After the can bodies are coated they are filled and a closure is then applied to the open end of the can bodies and the edges of the open end of the can bodies are necked and flanged to close the container. The washing and coating operations are performed with the can bodies in an inverted position, i.e., with the open ends lowermost. This particular orientation is used for the obvious reason that in the coating and washing operations, were the open end of the can uppermost, the interior of the cans would become filled with the washing and coating material.

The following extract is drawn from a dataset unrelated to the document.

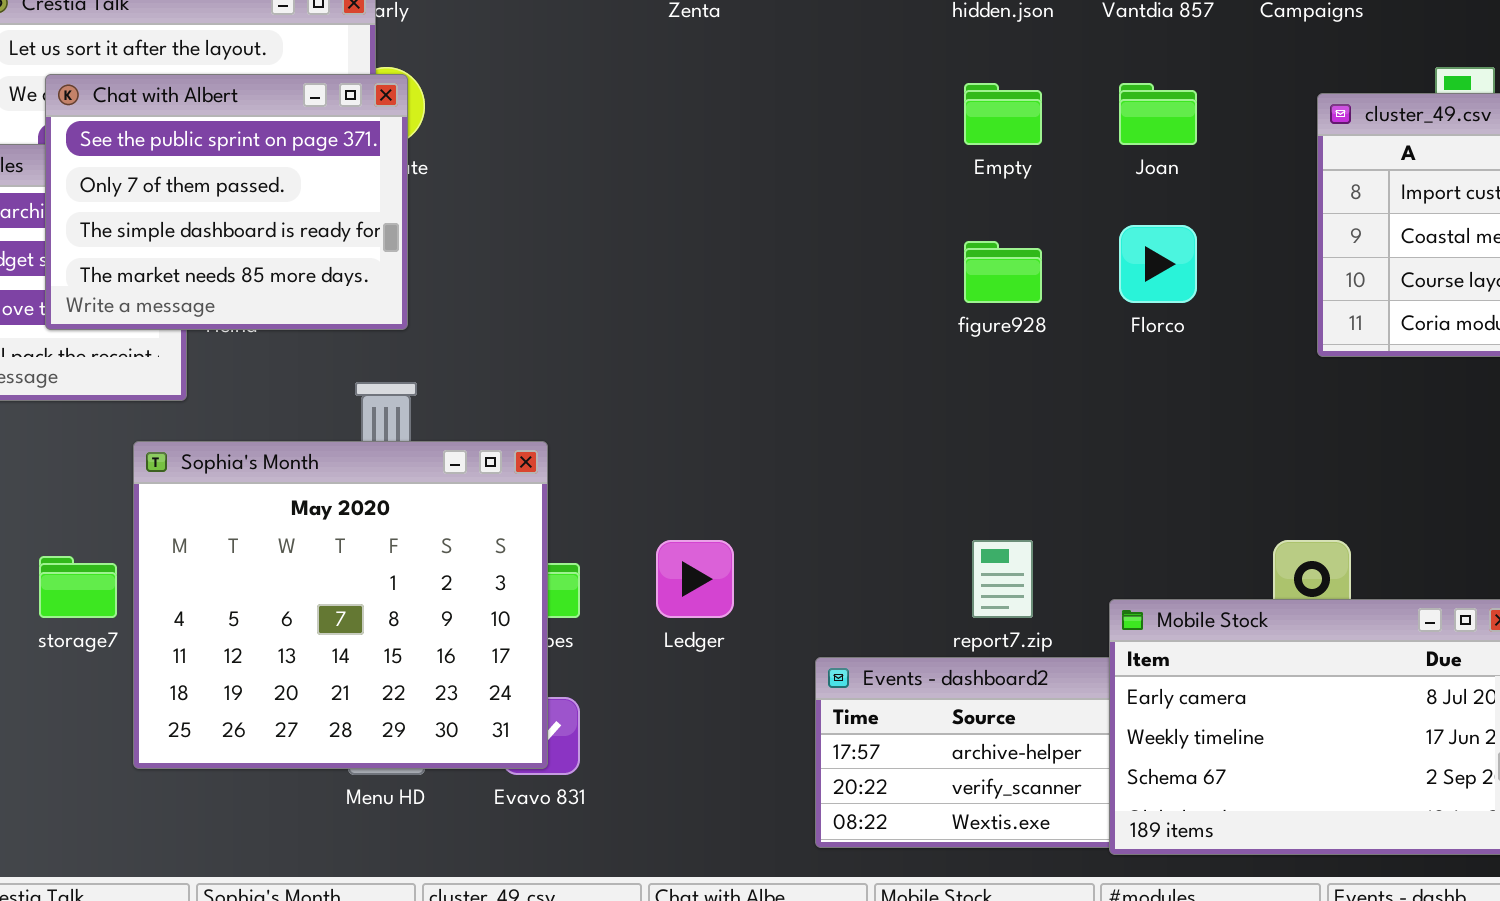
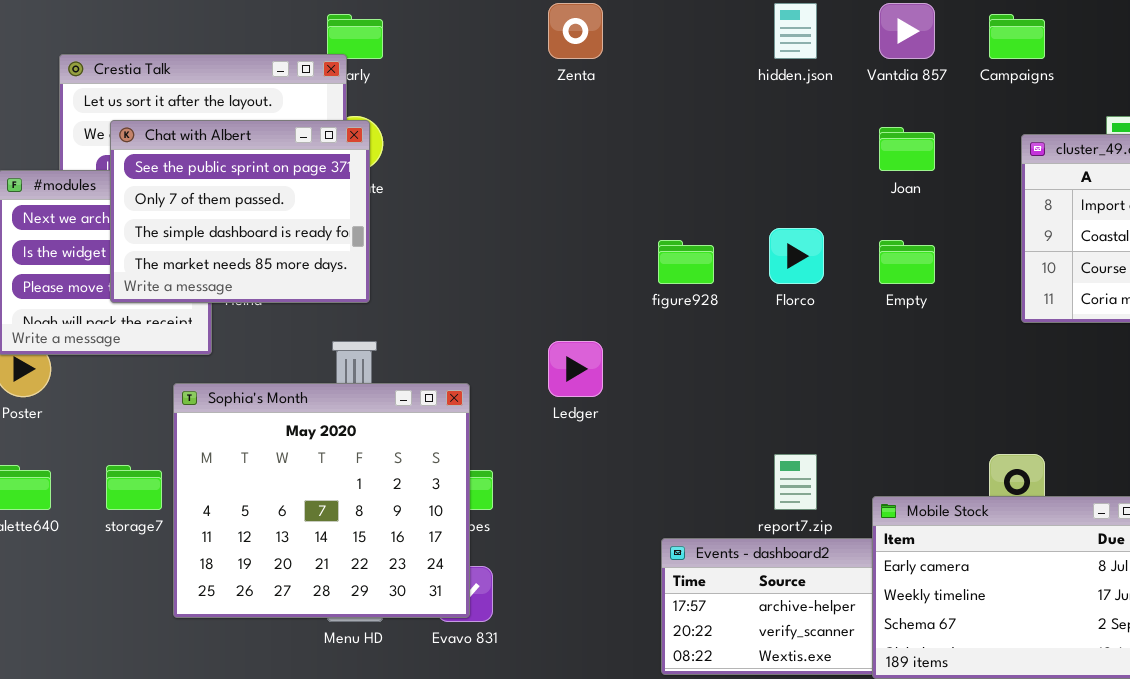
Empty: [964,83,1042,145] -> [879,240,935,284], moved
Florco: [1119,225,1197,303] -> [769,228,824,284], moved
figure928: [964,241,1042,303] -> [658,240,714,284], moved
Ledger: [656,540,734,618] -> [548,341,603,397], moved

As a result of this particular orientation of the cans, in the coating stages a bead of excess material tends to form around the lowermost edges of the cans as the coating material, under the influence of gravity, moves down the surfaces of the cans. This bead of material can interfere with the flanging and necking operations and can be unsightly. The present invention is concerned with avoiding the formation of such beads upon can bodies.
The most pertinent art of which applicant is aware is that constituted by U.S. Pat. No. 4,009,050 (Beyer et al). In that structure, cans carried upon an upper course of a conveyor upon which coating occurs are passed to a conveyor constituted by a plurality of driven rollers which together define a course for the cans through a bath of solvent so that the lowermost edges of the cans dip below the surface of the solvent and the bead of excess coating material is thus removed. Thereafter, the course moves upwardly from the bath and the cans are delivered from the end of the roller conveyor to a conveyor upon which the coatings are cured or dried.
Other pertinent prior art is represented by U.S. Pat. No. 4,020,198 issued Apr. 26, 1977 to Cornelius et al. That patent shows an overhead transfer conveyor for transferring cans from a belt conveyor upon which the cans are coated to another belt conveyor upon which they are dried. In between the coating and the drying conveyors there is a bath of a solvent and the overhead conveyor dips downwardly towards the bath to bring the lowermost edges of the cans carried by that transfer conveyor into contact with the solvent within the bath in this way to remove the bead of excess coating material.
The present invention seeks to provide an improved system for removal of the bead of excess coating material which forms on the lowermost edges of cans. Particularly, it seeks to provide a system which is effective not only for use with relatively narrow conveying belt systems but also is useful for a wide conveyor.